Ask questions about this paper to our AI assistant

You can also chat with multiple papers at once here.

The license of the paper does not allow us to build upon its content and the AI assistant only knows about the paper metadata rather than the full article.

AI assistant instructions?

Results of the summarizing process for the arXiv paper: 2403.11903v1

This paper's license doesn't allow us to build upon its content and the summarizing process is here made with the paper's metadata rather than the article.

The paper titled "A Closer Look at Claim Decomposition" by Miriam Wanner, Seth Ebner, Zhengping Jiang, Mark Dredze, and Benjamin Van Durme delves into the importance of evaluating the support of generated text by external knowledge sources. With the increasing prevalence of generated text in natural language processing tasks, it has become crucial to assess the reliability of such content. The authors explore various methods of claim decomposition and their impact on evaluation metrics like FActScore. They discover that the choice of decomposition method significantly influences the results obtained from evaluation approaches. This sensitivity is due to attributing overall textual support solely to the model generating the text without considering potential errors introduced during decomposition. To address this issue and accurately measure decomposition quality, they propose a new metric called DecompScore as an adaptation of FActScore. By introducing an LLM-based approach inspired by Bertrand Russell's theory of logical atomism and neo-Davidsonian semantics, they aim to enhance decomposition quality compared to existing methods. In summary, this research sheds light on the intricate relationship between claim decomposition methods and evaluation metrics in assessing textual support accuracy. The introduction of DecompScore and the innovative LLM-based approach offer promising advancements in improving decomposition quality for more reliable evaluations.
Created on 05 Apr. 2024

Assess the quality of the AI-generated content by voting

Score: 0

Why do we need votes?

Votes are used to determine whether we need to re-run our summarizing tools. If the count reaches -10, our tools can be restarted.
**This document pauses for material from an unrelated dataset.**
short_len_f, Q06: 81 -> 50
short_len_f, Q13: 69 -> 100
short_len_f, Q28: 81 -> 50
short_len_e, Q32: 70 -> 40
The previous summary was created more than a year ago and can be re-run (if necessary) by clicking on the Run button below.
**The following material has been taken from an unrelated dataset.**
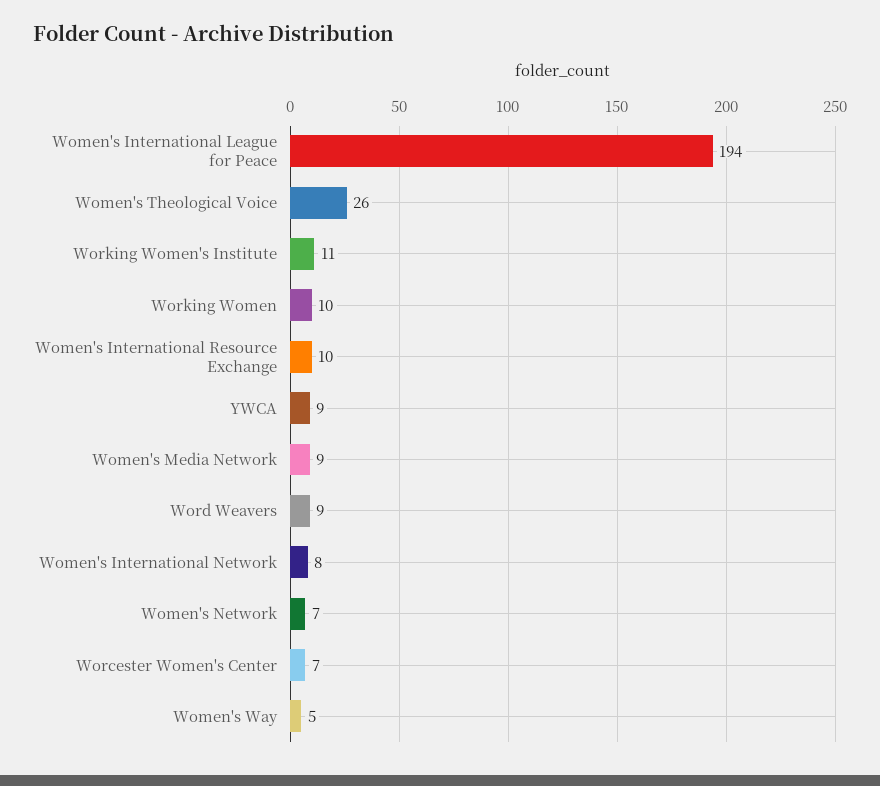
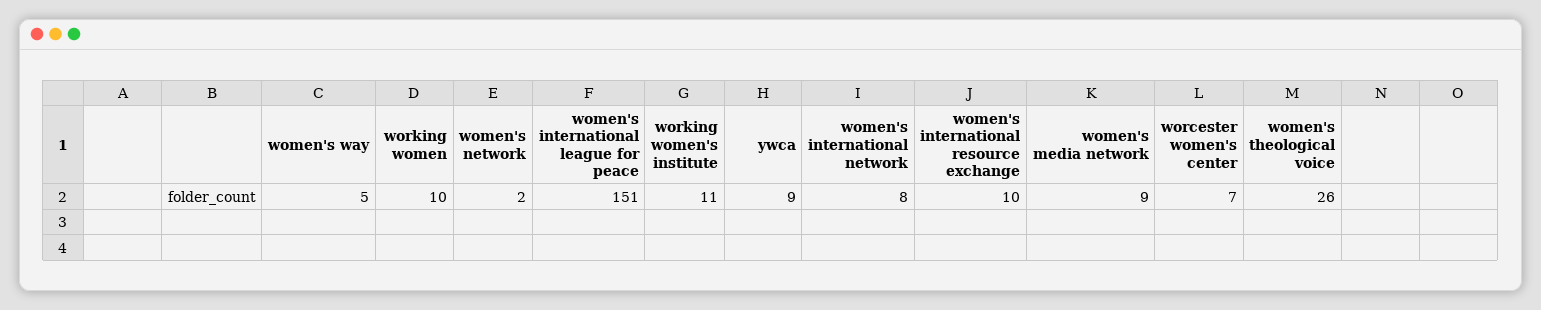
Women's International League for Peace: 194 -> 151
Word Weavers: 9 -> none
Women's Network: 7 -> 2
The license of this specific paper does not allow us to build upon its content and the summarizing tools will be run using the paper metadata rather than the full article. However, it still does a good job, and you can also try our tools on papers with more open licenses.

Look for similar papers (in beta version)

By clicking on the button above, our algorithm will scan all papers in our database to find the closest based on the contents of the full papers and not just on metadata. Please note that it only works for papers that we have generated summaries for and you can rerun it from time to time to get a more accurate result while our database grows.

Disclaimer: The AI-based summarization tool and virtual assistant provided on this website may not always provide accurate and complete summaries or responses. We encourage you to carefully review and evaluate the generated content to ensure its quality and relevance to your needs.